A battery of interested parties immediately sent in proposals and each of these pressed for theirs to be considered. What is significant is that Popham is not in the list of tendering parties. The names are Hall Plumer, successor to Paul Benfield as contractor, William Turing, Deputy Military Paymaster and Philip Stowey, architect. There was considerable squabbling among the bidders and eventually it was Hall Plumer’s offer that was accepted. The residents of the area opposed their eviction but as is usual in such instances, they stood no chance. Rumours were now rife about the arrival of a French fleet from Pondicherry in support of Hyder Ali and Sir Eyre Coote was pressing hard for the demolition. Legal opinion was sought from Benjamin Sullivan, Attorney General, and he was clear – given the circumstances, the President had the powers to evict the occupants. This was done, and by January 1781, the Council was informing the Company in England that work was underway to flatten the high ground. In May, 4,000 coolies were still at work and by October 1781, Plumer was reporting that the work was done. A small portion was left from where soil was to be transported to Mr Popham’s ground, the rest being filled in at Mannady Street (we got one fact right from all of this) and the remaining on land that the Company acquired from Mrs Casamaijor for this purpose.

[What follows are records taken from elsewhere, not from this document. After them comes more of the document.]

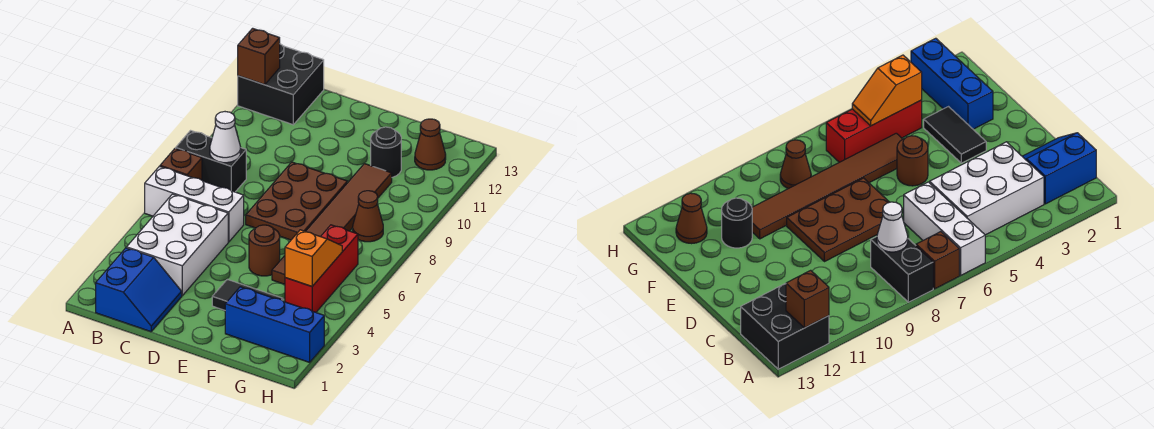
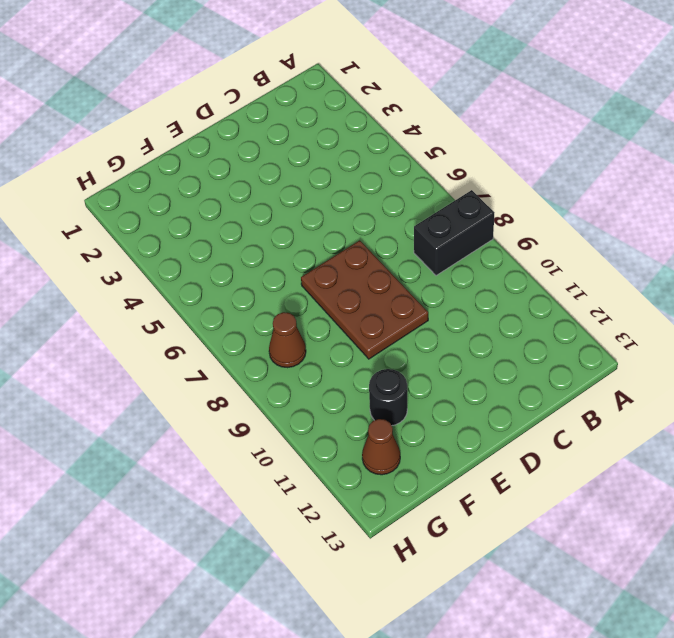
none -> white 1x3 brick [145,166,244,242]
none -> brown 1x1 brick [160,148,202,180]
none -> black 2x2 brick [238,44,324,125]

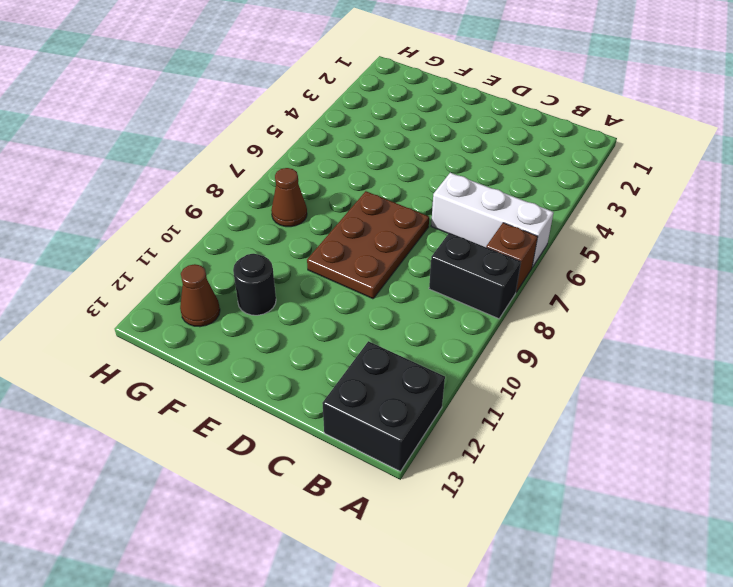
none -> blue 2x2 slope [96,248,182,332]
none -> white 2x3 brick [127,194,228,296]
none -> black 1x2 tile [212,279,283,310]

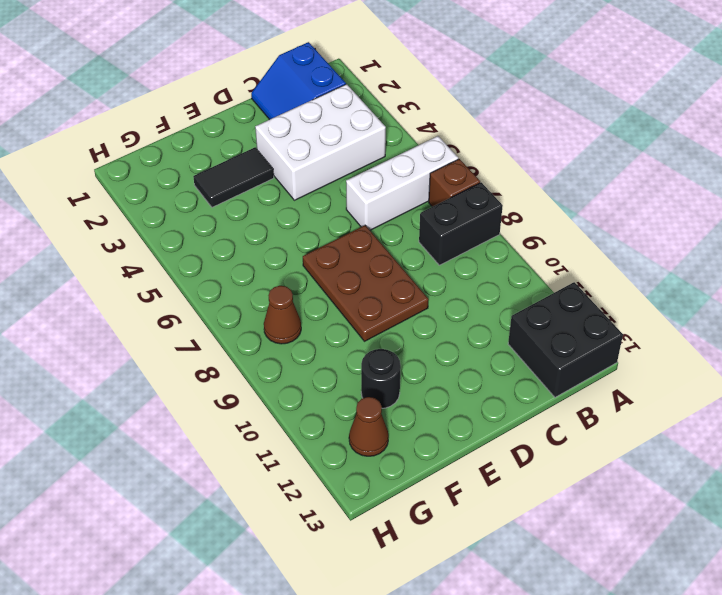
white 2x3 brick [255,84,386,200] -> white 2x3 brick turned to [127,194,228,296]
none -> brown 1x1 round brick [249,225,280,276]
none -> blue 1x3 brick [225,287,324,362]
none -> brown 1x6 tile [272,164,392,284]

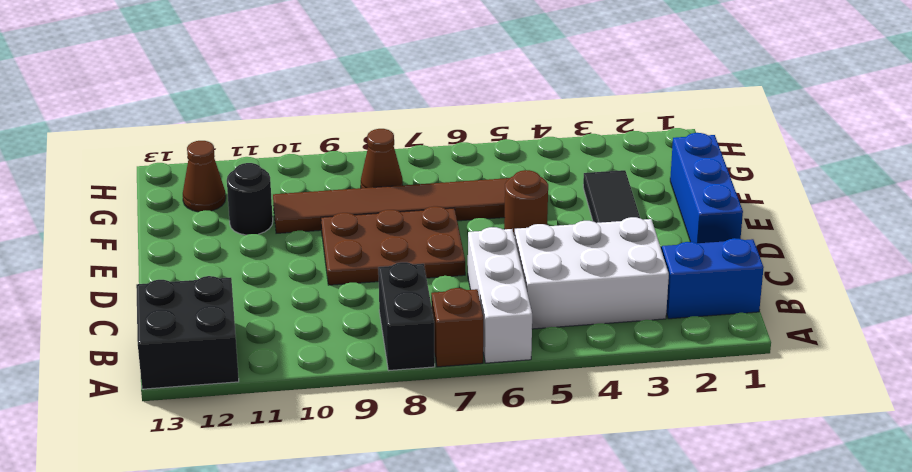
blue 1x3 brick [670,133,743,243] -> blue 1x3 brick moved to [225,287,324,362]
none -> red 1x3 brick [285,225,358,312]
none -> brown 1x1 brick [238,28,280,85]
none -> white 1x1 cone [210,112,241,163]

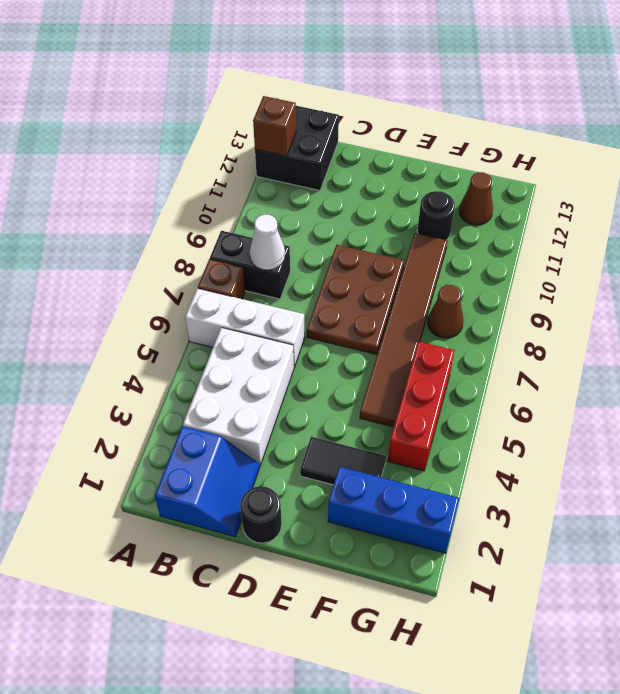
black 1x1 round brick [240,486,282,543] -> none
none -> brown 1x1 round brick [249,225,280,276]
none -> orange 1x2 slope [285,230,342,286]

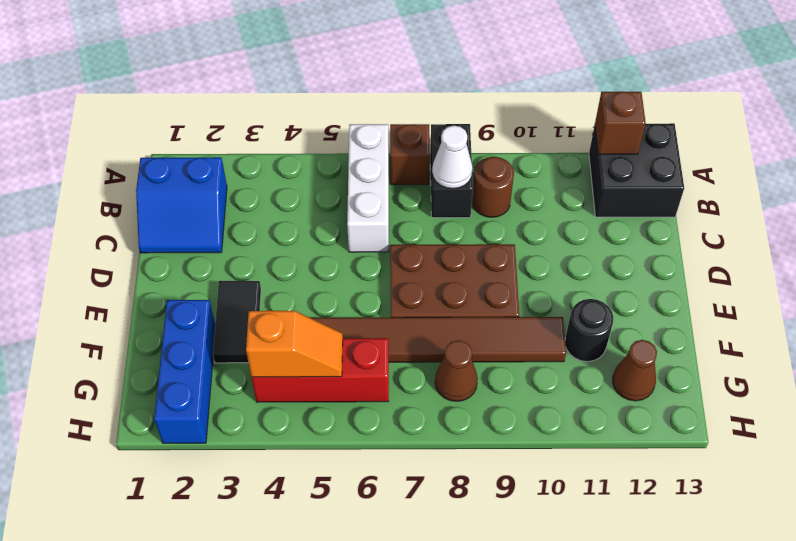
brown 1x1 round brick [472,157,514,217] -> brown 1x1 round brick moved to [249,225,280,276]
none -> white 2x3 brick [127,194,228,296]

It is clear that the soil from Hog Hill did not all make its way to Popham’s land and that the Government was an active party in identifying sites for the disposal of the soil. From the fact that Popham’s portion is referred to as ‘small’ it is clear he was at best a peripheral player to the story. How he emerged as the hero in later years is something of a mystery. But that it was his land that became Broadway which acquired the highest profile among the areas benefiting from the Hog Hill soil is also indisputable.
The threatened invasion of Hyder Ali did not have its feared consequences and he himself died soon thereafter. The histories of the third and fourth Anglo Mysore wars are well known. The French fleet never came. But Hog Hill was flattened. Popham made his money selling Broadway. Plumer made money on his contract. The erstwhile residents of Hog Hill got land elsewhere. The eventually affected parties had nothing to do with all this as we shall see.
For compensating those evicted from Hog Hill the Government began scouting for land. There were many offers from owners of real estate in Black Town. These were commercial in nature. The Government neatly sidestepped the issue by targeting those who were powerless and voiceless. Around four hundred lots of land in the Great Parcheri around the Portuguese Church were acquired and 600 lots in other parts of Black Town. These were spaces occupied by the so-called Outcastes. According to Love, the Chief Engineer considered that the Pariahs so affected may be “relegated to Kistnama’s Ground,” whose whereabouts we do not know. They were clearly dispossessed of what they had probably on grounds of no title. This speculation however is mine but if we read this in the context of what happens at present in the name of slum clearance we realise hardly anything changes when it comes to the marginalised.